Police leaders, local officials, and analysts have been sounding the alarm about “de-policing,” including mass resignations and retirements in America’s police departments, driven by the increasing challenges of the job in the wake of last summer’s anti-cop protests. Now the Marshall Project, a media organization devoted to criminal-justice reform, has some news: data say that the de-policing trend is all made up.

Worries about de-policing are “unfounded,” claim the Marshall Project’s Weihua Li and Ilica Mahajan. They cite federal labor-force data showing, they say, a 1 percent decline in local police employment in 2020, compared with an overall 6 percent drop across the rest of the economy. The analysis has attracted the attention of the usual cadre of police critics eager to insist that de-policing is just a union talking point.

But the evidence for de-policing is not just a survey or exaggerated claims from unions. It’s the individual reports of large-scale retirements, resignations, and other departures from multiple big-city departments. Last November, I documented that at least half of America’s 50 biggest cities had seen staffing drops; in some cities, like Minneapolis, the situation appears to have worsened since then. And recent research based on data from a “large police department in the western United States” explicitly links a large drop in staffing to the post–George Floyd protests. And as the Associated Press just reported, the Baltimore Police Department cannot comply with a federal consent decree meant to reduce police misconduct because it is dramatically below staffing levels.

So what to make of the Marshall Project’s data, which seem to show something different?

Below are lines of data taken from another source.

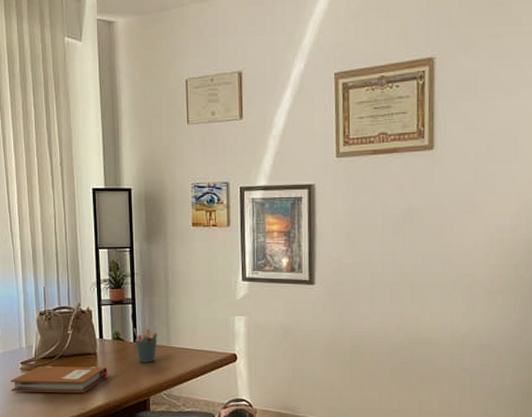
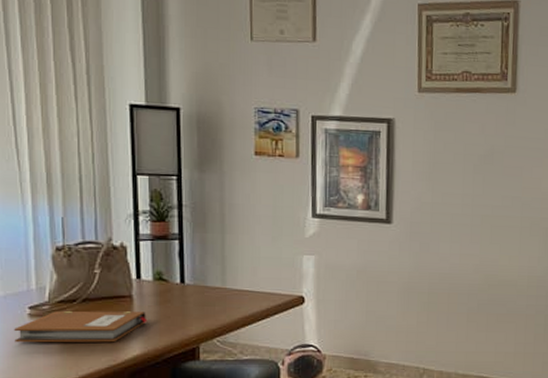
pen holder: present [134,328,157,363] -> none [181,267,210,307]

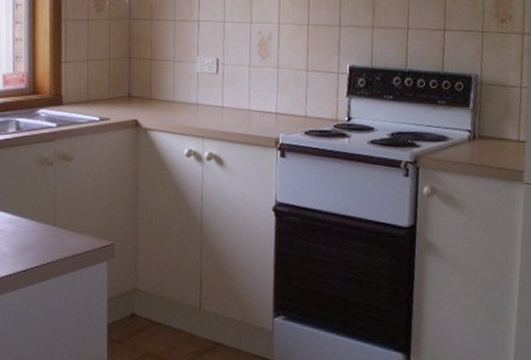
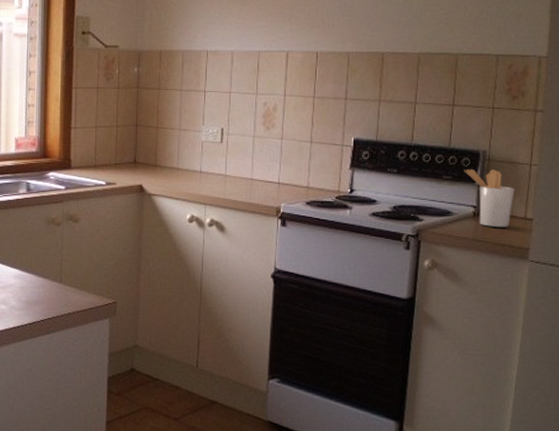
utensil holder: none [457,93,507,151] -> present [464,169,515,227]

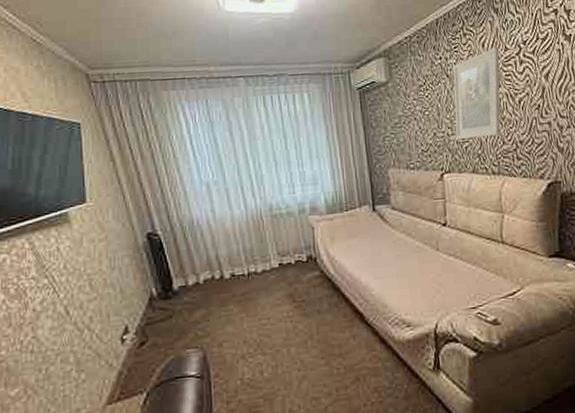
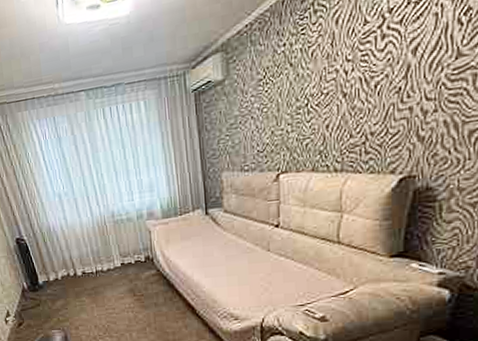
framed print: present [453,47,501,139] -> none [295,21,358,136]

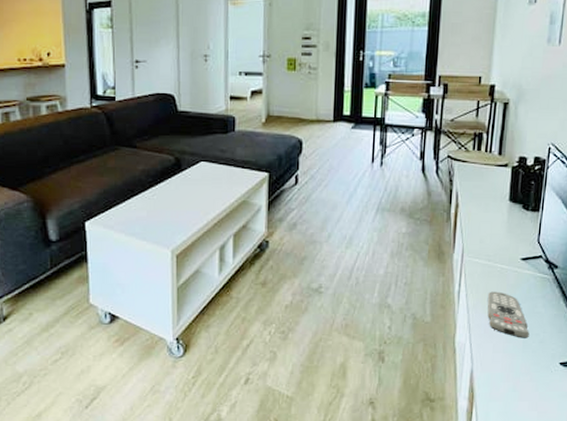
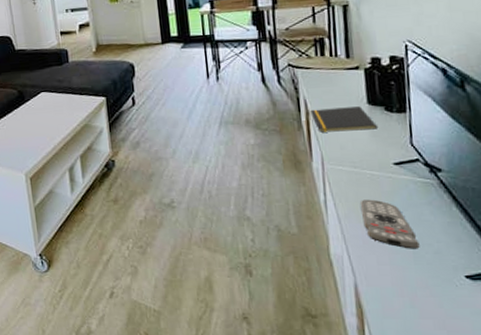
notepad: none [459,202,515,226] -> present [309,106,379,133]

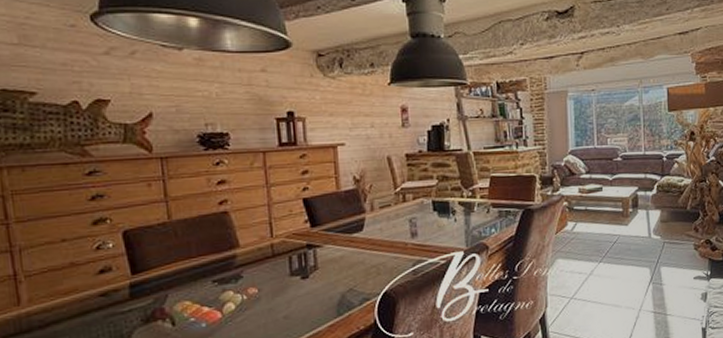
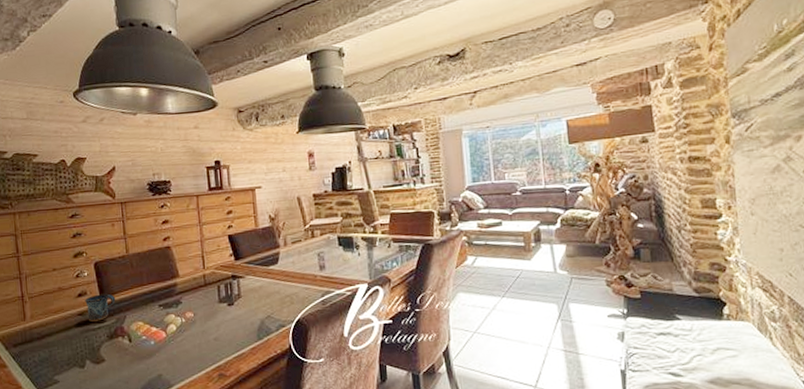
mug: none [108,268,154,303] -> present [84,293,116,322]

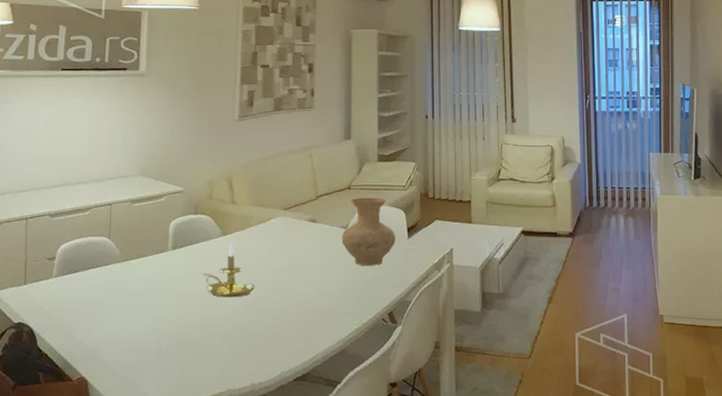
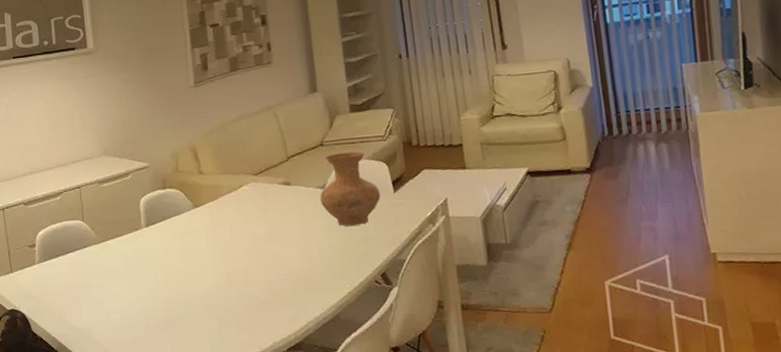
candle holder: present [203,243,255,298] -> none [179,214,235,271]

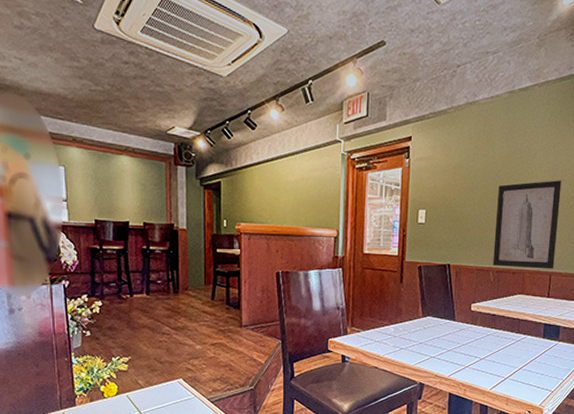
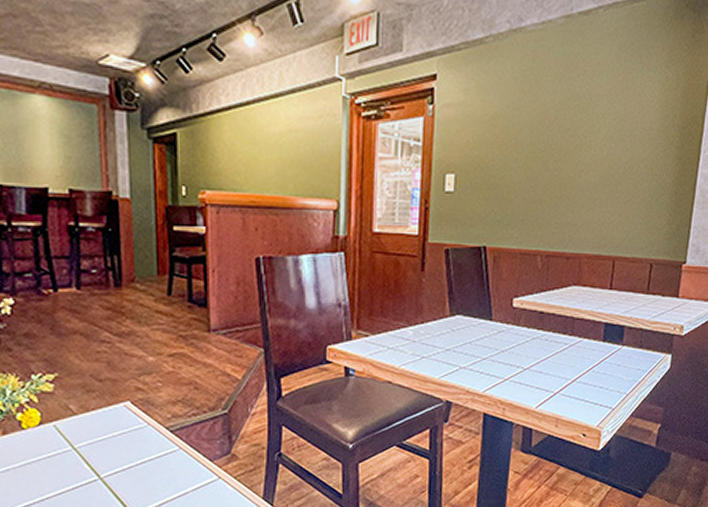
wall art: present [493,180,562,269] -> none [541,136,631,253]

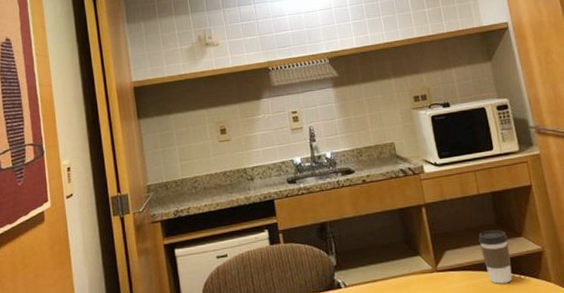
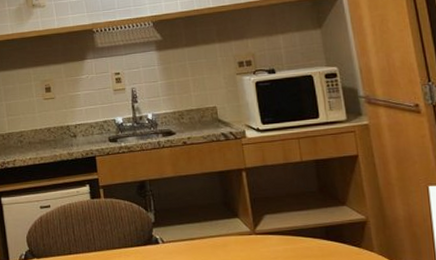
coffee cup: present [478,230,513,284] -> none [299,198,333,250]

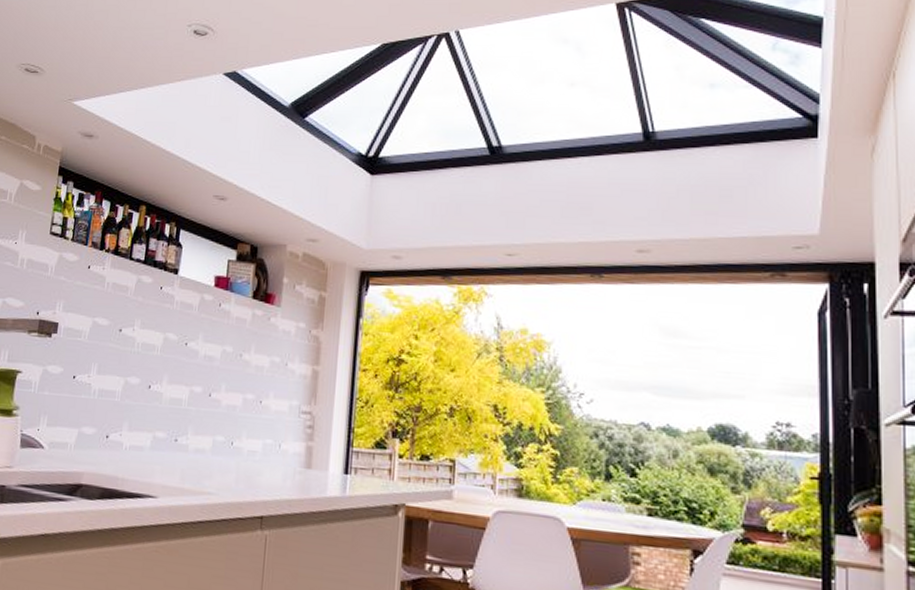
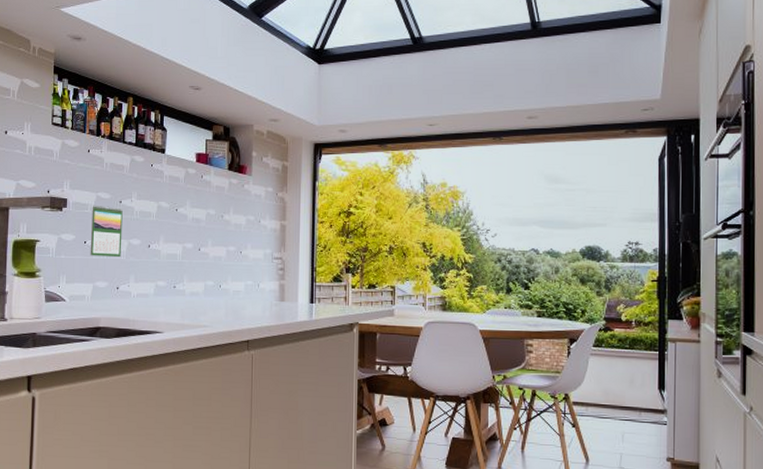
calendar: none [78,332,122,399] -> present [90,205,123,258]

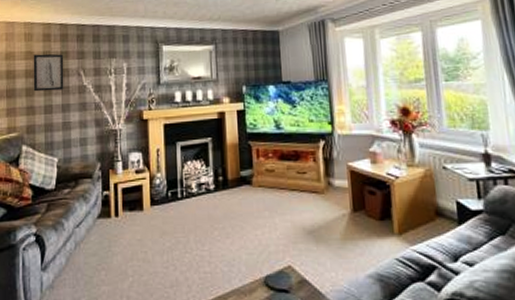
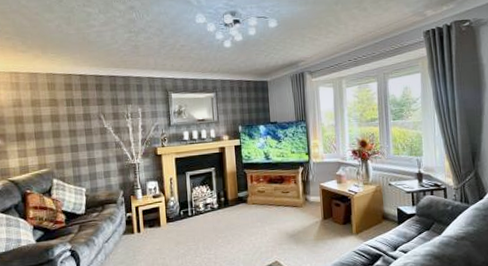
wall art: present [33,53,64,92] -> none [57,101,87,134]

The short answer: these data are a poor measure of actual beat-cop staffing levels.

To get their numbers, the article’s authors use data from the Quarterly Census of Employment and Wages (QCEW), a workforce survey conducted regularly by the Bureau of Labor Statistics. In particular, they looked at reported numbers of local, state, and federal employees classified as working in police protection (NAICS code 92212).

That classification covers a swath of law-enforcement-related activity. This includes sworn officers, but it also counts various federal law-enforcement officers (who account for about 21 percent of the total) and sometimes fire departments. It also does not distinguish sworn officers from civilian personnel, though the latter accounted for about a quarter of state and local police employees, as of the most recent Census data.

Because the QCEW data are not appropriately disaggregated, they cannot give us a true sense of the change in employment levels of actual officers on the beat. There are too many other contributors: the magnitude of the sworn-officer decrease could be masked by the larger denominator of all non-sworn-officers counted, and increases in other categories would offset any decrease in the total.

Aggregate data also ignore the mechanics of the de-policing trend. Many officers have left big-city forces not for other jobs, but to go work in the suburbs. That’s not surprising—rather than trying to switch careers altogether, cops are leaving jurisdictions that don’t want them for jurisdictions that do. Such outflows would produce the dramatic decline in force readiness experienced by cities like New York and Minneapolis without changing the overall number of cops.

This explains why de-policing could drive large increases in violent crime—what I and others have called the Minneapolis effect—even if the total number of cops remains constant. Because the large majority of violent crime takes place (almost necessarily) in big cities, a shift of manpower away from them and into the relatively more peaceful suburbs and rural regions will lead to an overall increase in violence.

Data journalism often carries the air of unimpeachability, as though a selection of numbers tells the whole story. But in this case, it doesn’t. In their rush to disprove a hypothesis that challenges their priors, the Marshall Project gets the facts wrong.

Editor’s note: The Marshall Project has submitted a response disputing certain statements in this article.